Chapter 3: How a PC Comes Alive 
When a computer is turned on BIOS runs code that begins power-on self-test (POST) and search drives for an operating system. But first, BIOS collects device information from CMOS (which stores information on what components are installed on the computer). Next BIOS loads device drivers and interrupt handlers into memory. CPU checks the real-time clock and sends signals over the system bus to make sure all basic components are functioning. Display adaptor and video signals are tested and display BIOS code is added to overall system BIOS. Next BIOS check to see if it needs to test RAM, if it is a cold boot (meaning the computer was off) all RAM is tested, if it is a warm boot, or reboot, it skips the rest of POST. If it is a cold boot, BIOS runs a series of tests to ensure that RAM is functioning correctly. Finally, POST completes and BIOS transfers control to the OS.
Some attention is given to the hard disk boot sector which contains instructions for loading the OS and where to find all the necessary drivers, registry, services, and plug-and-play components.

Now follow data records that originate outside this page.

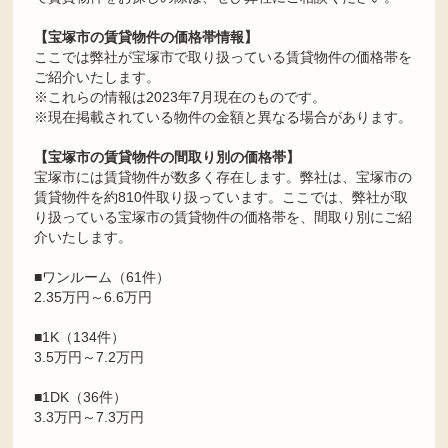
【宝塚市の賃貸物件の価格帯情報】
ここでは弊社が宝塚市で取り扱っている賃貸物件の価格帯を
ご紹介いたします。
※これらの情報は2023年7月現在のものです。
※現在掲載されている物件の金額と異なる場合があります。
【宝塚市の賃貸物件の間取り別の価格帯】
宝塚市には賃貸物件が数多く存在します。弊社は、宝塚市の
賃貸物件を約810件取り扱っています。ここでは、弊社が取
り扱っている宝塚市の賃貸物件の価格帯を、間取り別にご紹
介いたします。
■ワンルーム（61件）
2.35万円～6.6万円
■1K（134件）
3.5万円～7.2万円
■1DK（36件）
3.3万円～7.3万円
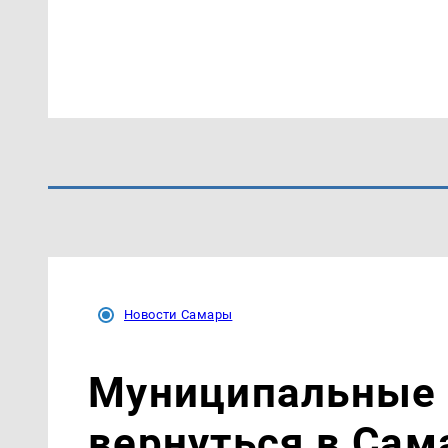
Новости Самары
Муниципальные 
вернуться в Сам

Chapter 4: How an Operating System Controls Hardware
The operating system was originally designed to communicate with disk drives, but has taken on a hugely expanded role as the options for devices and peripherals expands geometrically. Controllers plug into the motherboard and translate instructions from the BIOS/driver into signals that the device can use. Controllers relay a signal to the interrupt controller which manages the IO Bus. Two types of interrupts exist: INTR (which is used for normal interrupts that can be deprioritized) and NMI (or a non-maskable interrupt that like a CTRL-ALT-DEL takes priority). When the CPU receives an interrupt it records a memory address to a stack so it can resume what it was doing when the interrupt is complete. The computer has 256 types of interrupts and stores in the interrupt descriptor table (IDT) the appropriate interrupt service routine (ISR) for each. When the ISR completes its job it sends a return from interrupt, RET, instruction to the CPU which takes that cue to look up the stack and find the memory address of its last function.
Next there is a discussion of plug-and-play and how the configuration manager adds ennumerators to itself for the devices plugged into the system. These ennumerators are stored in a hardware tree, which is examined by the OS for resource arbitration to ensure that each device has a unique interrupts (IRQ) and confirms with the device that IRQ it should "listen" for. Finally, the OS searches for the appropriate devices driver and loads it into memory to complete the boot.
Keeping track of all this information and more is the registry which uses five root keys with numerous subkeys  and numerouse values beneath those to create a road map for the OS. The five (fairly self explanatory) keys are:
(1) HKEY_CLASSES_ROOT (HKCR)
(2) HKEY_CURRENT_USER (HKCU)
(3) HKEY_LOCAL_MACHINE (HKLM)
(4) HKEY_USERS (HKU)
(5) HKEY_CURRENT_CONFIG (HKCC)

The registry uses five primary data types for values:
(1) String value - plain text and numbers (most common)
(2) string array value - multiple strings of plain text and numbers
(3) expanded string value - points to locations
(4) DWORD values - numbers (hex in reg)
(5) binary values

Thursday, February 10, 2011

Bought my book and started reading...

Yesterday, I began reading the first of three books for this course, How Computers Work (9th Edition), written by Ron White and illustrated by Tim Downs. I'm about 40 pages in so far and I really enjoying the straightforward approach to the workings of the computer with simple but engaging illustrations. The book actually reminds me of one of my favorites growing up, The Way Things Work by David Macaulay, which uses fun illustrations to teach readers about the principles of physics at work in a variety of everyday objects.
Thus far, How Computers Work, is a thorough and humorous review of computer components. I'm looking forward to delving deeper into these topics over the coming weeks.